Elvis replaces the “Talk of the Town,” radio personality Eric Von among 15 released by station
by Thomas E. Mitchell, Jr.
“I don’t know if that was a bad joke or just bad programming,” said former 1290 WMCS AM radio talk show host Eric Von when told that instead of hearing the intro music for former fellow on-air personality Tyrene “T.J.” Jackson’s show at 10 a.m. Tuesday, listeners to the popular Black radio station were shocked to hear Elvis Presley music.
It was the signal to loyal listeners of the 20-year-old talk, news and music station that an era had come to an end in Black Milwaukee radio.
Von and 14 other full and part-time employees were terminated Tuesday. The “Talk of The Town” is no more and is being replaced—temporarily according to station management—by an all-Elvis music format.
According to reports, the format change was announced at 10 a.m., the same time T.J.’s “T.J. Live” show was to start.
The remaining staff will consist of T.J., who was WMCS’ operations manager and on-air host; R&B host Terry Love, and Erica Hayes, a member of the sales staff.
1290 listeners reportedly tried to call the radio station to find out what was going on, only to be met by a busy signal. The Community Journal received numerous calls from surprised, flustered—and irate—1290 listeners asking the newspaper’s receptionist and staff if they knew what was going on.
One caller to the newspaper, a truck driver, lamented he has lost the only “company” he had as he drove.
An hour after the Elvis music started and the community was still trying to absorb the initial shock, Bill Hurwitz, vice president of the Milwaukee Radio Alliance, a partnership of Willie Davis’ All-Pro Broadcasting and Times-Shamrock, Inc., reportedly told the city’s daily that WMCS AM “is changing formats.”
Noting it was purely a business decision, Hurwitz said the station has been losing money for a decade. He added that if it were not for the financial support of Davis, “the station would have been gone a long time ago.”
Von received his share of calls and emails from friends and listeners, many asking him what was the community going to do now that it’s only outlet for self-expression and discussion of the issues pertinent to the Black community is gone.
“I’m just glad they didn’t do this (format change) before President Obama’s re-election bid,” Von said only half jokingly.
Von said when he was asked to come back to 1290 several years ago after he and three other former radio personalities were let go from the station due to budget constraints brought on by the 2009 recession, he was told the community was clamoring for familiar local personalities who were knowledgeable of—and talked about—the issues important to Black Milwaukeeans.
After Von and the other personalities left in 2009, the radio station tried programming that relied heavily on national personalities in the morning and early afternoon, with local community activist and one-time WMCS substitute host Earl Ingram at mid-afternoon with his own show.

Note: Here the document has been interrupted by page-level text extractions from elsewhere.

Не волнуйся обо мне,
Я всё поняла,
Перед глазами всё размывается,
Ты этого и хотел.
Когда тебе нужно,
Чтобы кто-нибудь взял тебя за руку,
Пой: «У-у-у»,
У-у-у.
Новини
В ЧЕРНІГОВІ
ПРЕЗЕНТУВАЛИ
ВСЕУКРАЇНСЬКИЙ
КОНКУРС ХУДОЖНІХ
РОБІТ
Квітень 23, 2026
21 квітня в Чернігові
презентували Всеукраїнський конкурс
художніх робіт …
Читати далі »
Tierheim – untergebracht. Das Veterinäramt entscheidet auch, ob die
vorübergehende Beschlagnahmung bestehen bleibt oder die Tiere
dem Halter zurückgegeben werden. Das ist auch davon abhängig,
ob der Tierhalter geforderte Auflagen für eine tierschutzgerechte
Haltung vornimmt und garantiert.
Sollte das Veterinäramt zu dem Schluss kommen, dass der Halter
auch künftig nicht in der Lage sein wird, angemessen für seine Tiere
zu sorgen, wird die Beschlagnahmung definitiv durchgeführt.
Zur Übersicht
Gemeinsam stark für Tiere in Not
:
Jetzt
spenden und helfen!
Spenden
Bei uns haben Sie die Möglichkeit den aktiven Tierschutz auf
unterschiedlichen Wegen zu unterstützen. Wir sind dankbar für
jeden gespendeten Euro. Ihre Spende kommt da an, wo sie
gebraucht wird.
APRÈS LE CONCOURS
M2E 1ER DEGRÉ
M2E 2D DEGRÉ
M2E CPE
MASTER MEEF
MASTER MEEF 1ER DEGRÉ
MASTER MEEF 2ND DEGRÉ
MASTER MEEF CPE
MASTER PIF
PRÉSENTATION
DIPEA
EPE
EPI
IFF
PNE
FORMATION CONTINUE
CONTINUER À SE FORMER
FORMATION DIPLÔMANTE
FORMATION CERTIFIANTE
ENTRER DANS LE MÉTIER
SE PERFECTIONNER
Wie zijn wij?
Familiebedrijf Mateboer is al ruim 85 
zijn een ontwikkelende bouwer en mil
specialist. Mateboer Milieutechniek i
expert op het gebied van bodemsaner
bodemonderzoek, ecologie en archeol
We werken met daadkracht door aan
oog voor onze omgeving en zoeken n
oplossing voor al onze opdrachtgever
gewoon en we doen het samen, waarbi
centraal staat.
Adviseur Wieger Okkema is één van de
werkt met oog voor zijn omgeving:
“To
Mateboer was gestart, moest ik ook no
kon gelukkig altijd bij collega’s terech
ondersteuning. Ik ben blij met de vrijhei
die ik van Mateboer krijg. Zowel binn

But the community wasn’t listening in the morning. They demanded a knowledgeable local personality to wake-up to like Von who they could relate and talk to about local topics.
Saying nothing clear was told to him before hand about 1290’s format change, Von said in an interview Tuesday when things aren’t going well at a radio station, it’s logical to speculate about what has—in this case—become inevitable.

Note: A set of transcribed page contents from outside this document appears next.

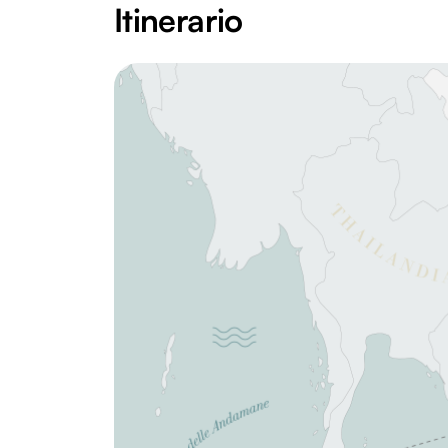
Itinerario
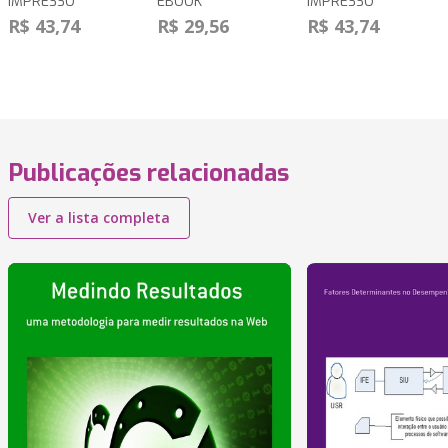
IMPRESSO
EBOOK
IMPRESSO
R$ 43,74
R$ 29,56
R$ 43,74
Publicações relacionadas
Ver a lista completa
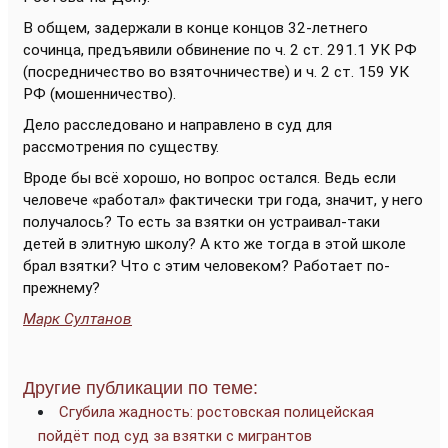
В общем, задержали в конце концов 32-летнего
сочинца, предъявили обвинение по ч. 2 ст. 291.1 УК РФ
(посредничество во взяточничестве) и ч. 2 ст. 159 УК
РФ (мошенничество).
Дело расследовано и направлено в суд для
рассмотрения по существу.
Вроде бы всё хорошо, но вопрос остался. Ведь если
человече «работал» фактически три года, значит, у него
получалось? То есть за взятки он устраивал-таки
детей в элитную школу? А кто же тогда в этой школе
брал взятки? Что с этим человеком? Работает по-
прежнему?
Марк Султанов
Другие публикации по теме:
Сгубила жадность: ростовская полицейская
пойдёт под суд за взятки с мигрантов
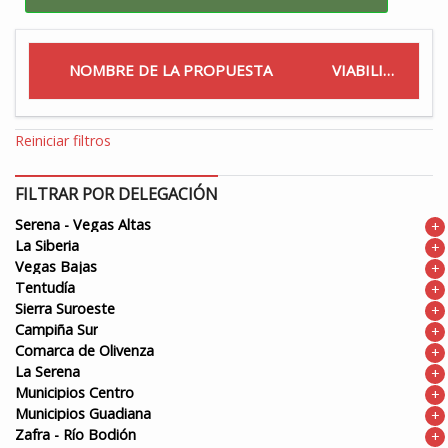
NOMBRE DE LA PROPUESTA
VIABILIDAD
Reiniciar filtros
FILTRAR POR DELEGACIÓN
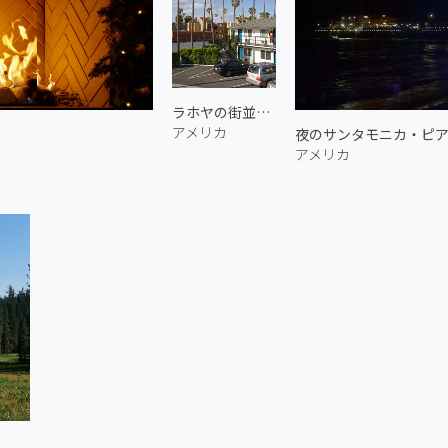
ラホヤの街並み 1
アメリカ
夜のサンタモニカ・ピア 
アメリカ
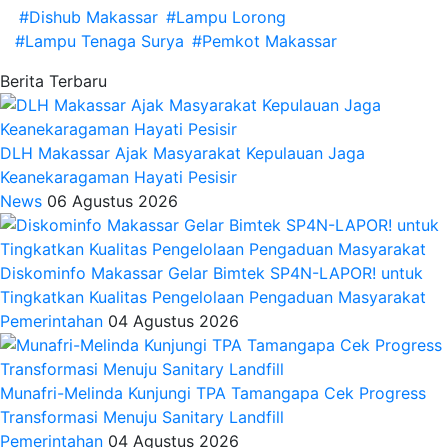
#Dishub Makassar
#Lampu Lorong
#Lampu Tenaga Surya
#Pemkot Makassar
Berita Terbaru
DLH Makassar Ajak Masyarakat Kepulauan Jaga
Keanekaragaman Hayati Pesisir
News
06 Agustus 2026
Diskominfo Makassar Gelar Bimtek SP4N-LAPOR! untuk
Tingkatkan Kualitas Pengelolaan Pengaduan Masyarakat
Pemerintahan
04 Agustus 2026
Munafri-Melinda Kunjungi TPA Tamangapa Cek Progress
Transformasi Menuju Sanitary Landfill
Pemerintahan
04 Agustus 2026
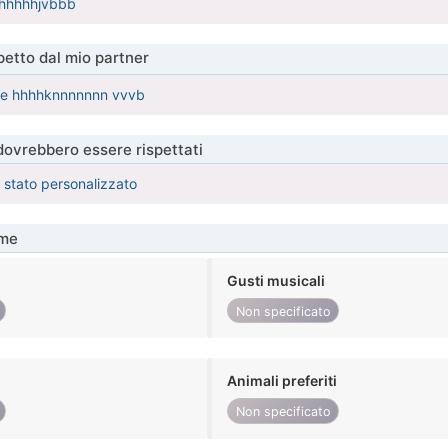
 hhhhhhjvbbb
etto dal mio partner
nde hhhhknnnnnnn vvvb
 dovrebbero essere rispettati
è stato personalizzato
me
Gusti musicali
Non specificato
Animali preferiti
Non specificato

“There was talk about this possibly happening for years because the radio station wasn’t making a profit,” Von said.
“You’ve got to respect them (station management and Davis) for letting it go as long as it did.

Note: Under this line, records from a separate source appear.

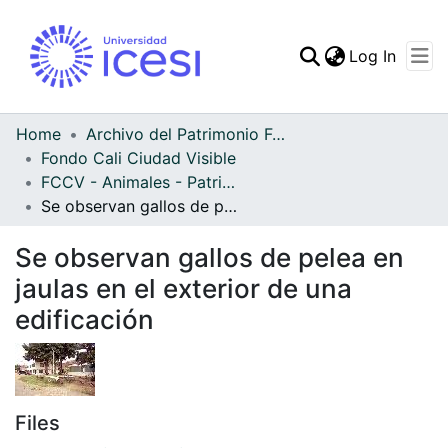
(curren
Log In
Communities & Collec
All of DSpace
Home
Archivo del Patrimonio Fotográfico y Fílmico del Valle del Cauca
Fondo Cali Ciudad Visible
Statistics
FCCV - Animales - Patrimonial
Se observan gallos de pelea en jaulas en el exterior de una edificación
Se observan gallos de pelea en
jaulas en el exterior de una
edificación
Files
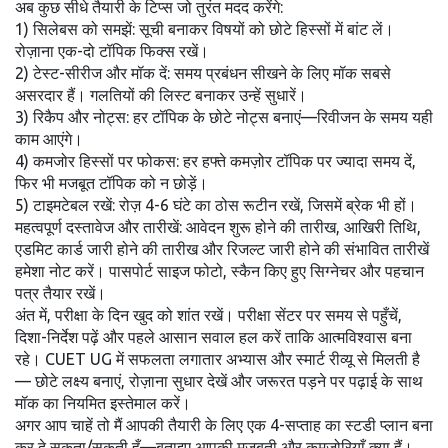
अब कुछ सीधे तैयारी के टिप्स जो तुरंत मदद करेंगे:
1) सिलेबस को समझें: सूची बनाकर विषयों को छोटे हिस्सों में बांट लें।
रोज़ाना एक-दो टॉपिक फिक्स रखें।
2) टेस्ट-सीरीज और मॉक दें: समय प्रबंधन सीखने के लिए मॉक सबसे
असरदार हैं। गलतियों की लिस्ट बनाकर उन्हें सुधारें।
3) रिकैप और नोट्स: हर टॉपिक के छोटे नोट्स बनाएं—रिवीजन के समय यही
काम आएंगे।
4) कमजोर हिस्सों पर फोकस: हर हफ्ते कमज़ोर टॉपिक पर ज्यादा समय दें,
फिर भी मजबूत टॉपिक को न छोड़ें।
5) टाइमटेबल रखें: रोज़ 4-6 घंटे का ठोस रूटीन रखें, जिसमें ब्रेक भी हों।
महत्वपूर्ण दस्तावेज और तारीखें: आवेदन शुरू होने की तारीख, आखिरी तिथि,
एडमिट कार्ड जारी होने की तारीख और रिजल्ट जारी होने की संभावित तारीखें
हमेशा नोट करें। पासपोर्ट साइज फोटो, स्कैन किए हुए सिग्नेचर और पहचान
पत्र तैयार रखें।
अंत में, परीक्षा के दिन खुद को शांत रखें। परीक्षा सेंटर पर समय से पहुँचें,
दिशा-निर्देश पढ़ें और पहले आसान सवाल हल करें ताकि आत्मविश्वास बना
रहे। CUET UG में सफलता लगातार अभ्यास और स्मार्ट रीव्यू से मिलती है
— छोटे लक्ष्य बनाएं, रोज़ाना सुधार देखें और जरूरत पड़ने पर पढ़ाई के साथ
मॉक का नियमित इस्तेमाल करें।
अगर आप चाहें तो मैं आपकी तैयारी के लिए एक 4-सप्ताह का स्टडी प्लान बना
कर दे सकता/सकती हूँ—बताइए आपकी मजबूती और कमजोरियाँ क्या हैं।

“When you’ve been around this business as long as I have—unless you work for a super successful station—you always tread lightly.”
Von said the radio station did good work helping people understand the issues facing the community and giving them a platform to vent.
“I’m bothered no one else will be presenting the type of forum I, Earl and T.J. did,” said Von. He doesn’t think the other Black oriented radio stations will try to fill the void left by WMCS.
“The other stations had the opportunity to do what we did—and bigger than us—since they are FM stations.
“What made 1290 special was we focused on community issues in a way the other stations didn’t.
“Even though we’re gone, I don’t think they (the other Black radio stations) will.”
Von rejected the idea that the volatile political and social topics the station dealt with forced the station’s owners to make the format change. “What we discussed on air had nothing to do with what happened. The owners live in Pennsylvania. They don’t listen.”
Von said he will now focus entirely on his new website, “Brain Brawn & Body,” which was officially launched last Thursday. The website deals with health issues facing Black men.